Ele mesmo responde com uma pista: "De 20% a 30% das pessoas da África do Sul são soropositivas para o HIV e muitas delas não têm acesso a tratamento com antirretrovirais. Uma delas pode ter servido de berçário para ômicron", levanta a suspeita.

Fique claro que quem tem HIV e segue o tratamento correto não se encaixa em uma situação assim. E a Aids está longe de ser a única doença que deixa o sistema imune deficiente.

Viria de animais?

Para Levi, essa é uma ideia um pouco mais assustadora: o homem com covid-19 transmitiria a doença a animais. No organismo deles, o vírus receberia estímulos diferentes de adaptação, ganharia mutações e, em um rebote, o animal devolveria um Sars-CoV-2 repaginado e aprimorado ao homem.

Lembre-se: o vírus da covid-19 já foi encontrado em visons na Europa, o que provocou o sacrifício de 15 milhões deles na Dinamarca. Também já foi detectado no veado-do-rabo-branco no oeste dos Estados Unidos. Em leões de zoológico, na África do Sul. Em há relatos de cães e gatos domésticos infectados.

"Não é uma desconfiança desprezível", diz Levi. "Uma das mutações que a gente encontra em todas as variantes apareceu justamente nos visons", informa.

Sem contar ratos.

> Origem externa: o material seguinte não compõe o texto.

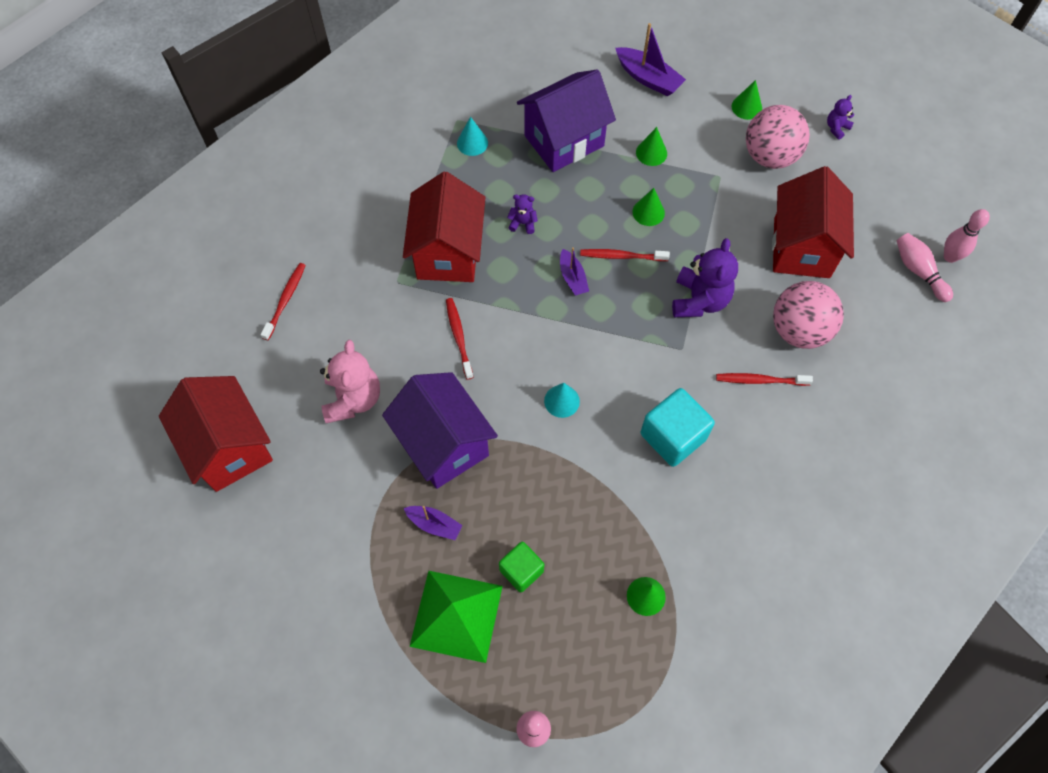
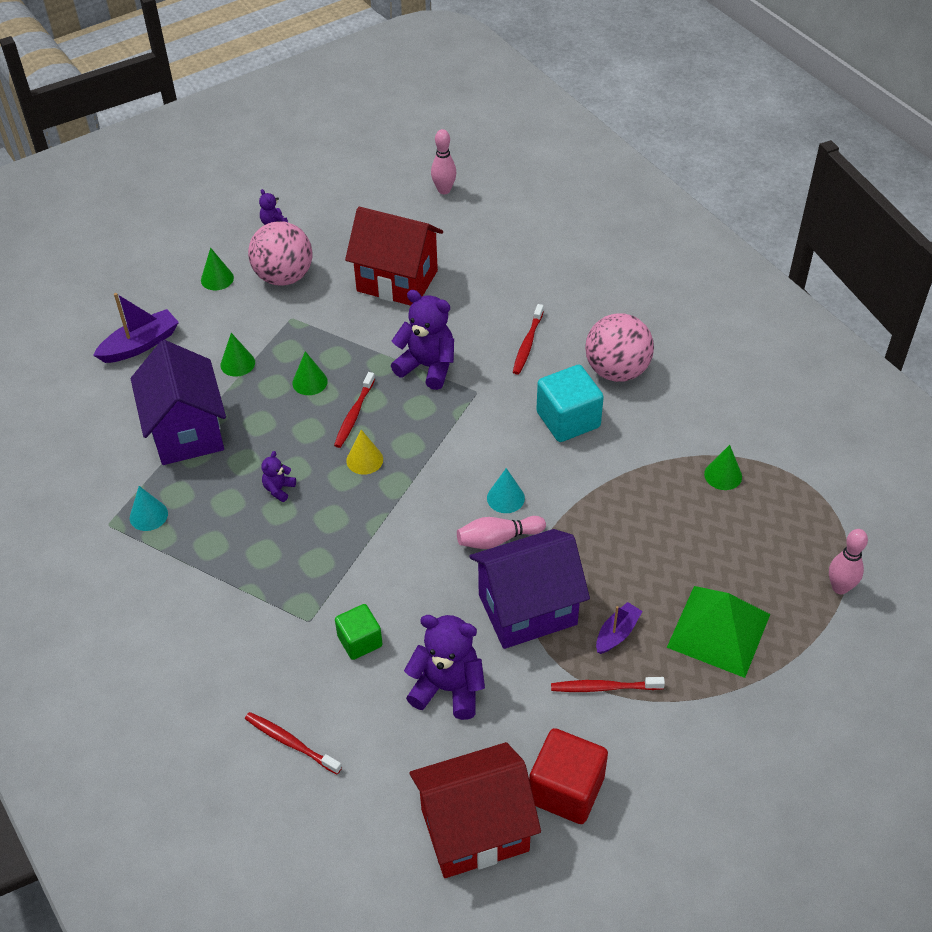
camera: 75 degrees left, 15 degrees down
(273, 510) = (566, 790): none -> red cube
(353, 399) = (448, 688): pink teddy bear -> purple teddy bear
(448, 253) = (289, 565): red house -> none
(459, 337) = (401, 573): red toothbrush -> red toothbrush (603, 687)
(521, 571) = (681, 567): green cube -> green cube (360, 641)
(572, 278) = (364, 460): purple boat -> yellow cone
(799, 330) = (484, 305): pink ball -> pink ball (617, 370)
(918, 271) = (451, 213): pink bowling pin -> pink bowling pin (498, 539)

Como os coronavírus também costumam invadir as células do intestino humano, os cientistas vasculham esgotos para encontrar o que sobrou do vírus ali —especificamente, da famosa proteína "S".

"Em Nova York, por exemplo, já acharam mutações nunca vistas em um paciente no esgoto", conta Levi. "Podem ter vindo do intestino humano? Sim. Mas em qualquer esgoto o que também existe pra caramba é rato", lembra. Detalhe: dois dos coronavírus que infectam o homem, não causadores da covid-19, vieram justamente desse bicho.

E deltacron?

Deltacron, até que se prove o contrário, não é uma variante de preocupação. Ela é fruto do que os virologistas conhecem de longa data: uma recombinação, quando duas variantes se encontram no organismo ao mesmo tempo. "E isso não necessariamente representa um problema maior, reunindo o que há de pior em uma e em outra", tranquiliza Levi.

Recombinações que arrepiam os cabelos são as que o influenza já sofreu, juntando uma variante que infectava seres humanos com a de porcos ou a de aves. Elas geraram epidemias, porque o nosso organismo não estava preparado para o vírus dos animais.

"Isso é diferente de deltacron, que é a recombinação duas variantes que infectaram a humanidade há pouco tempo. Ela não deve causar uma nova onda", acredita Levi,

Mais importante do que deltacron, então, é mesmo descobrir o que discutimos aqui: de onde virão as novas ameaças, para tentar cercá-las.